Simmer something all day long

If you, like me, enjoy having a cooking project going in the background of your day, here are our best slow cooker recipes, easily adaptable to a stovetop or Instant pot, too. I love dried beans for this purpose, so here's a guide on how to cook dried beans, and how to make them delicious, as well as edible, and a round-up of bean recipes of all descriptions. Another good option is a braise of a big hunk of meat, like these recipes.

Make bread

There is something magical about making bread. It's so simple — water, flour, salt, yeast — and yet it provides so much sustenance. Here's a beginner's guide to sourdough baking. Try your hand at flatbreads or baguettes with these bread recipes. Make a sourdough-free crusty bakery-style loaf of bread.
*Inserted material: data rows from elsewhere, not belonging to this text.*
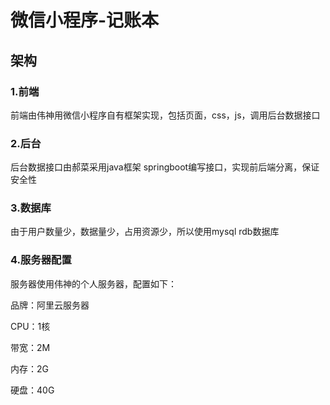 # 微信小程序-记账本

## 架构

### 1.前端

前端由伟神用微信小程序自有框架实现，包括页面，css，js，调用后台数据接口

### 2.后台

后台数据接口由郝菜采用java框架 springboot编写接口，实现前后端分离，保证安全性

### 3.数据库

由于用户数量少，数据量少，占用资源少，所以使用mysql rdb数据库

### 4.服务器配置

服务器使用伟神的个人服务器，配置如下：

品牌：阿里云服务器

CPU：1核 

带宽：2M

内存：2G

硬盘：40G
Add a little wine to the dough, why not. Just starting to bake? Here are some beginner projects to master.

Use everything you can

Save your onion skins. Hang on to scraps to make flavorful stock. Regrow vegetables from scraps. Keep your Parmesan rinds and add them to soups and broths.

Apres Ski Lasagna
Victor Protasio

Stock your freezer

It's useful, emotionally and practically, to harness a wave of motivation and energy to do things that you won't have that energy for later. Here are some recipes that freeze really well, like tomato sauce, soups, and chili, so that future you can just thaw a portion of it. Need big-batch recipes that you can portion out over the next week? Here are 53 of them.

Whatever you're cooking, remember that we're all trying to do our best out there. Things don't have to be perfect to be good or sustaining. Use what you have, feed yourself and your loved ones, and find joy where you can.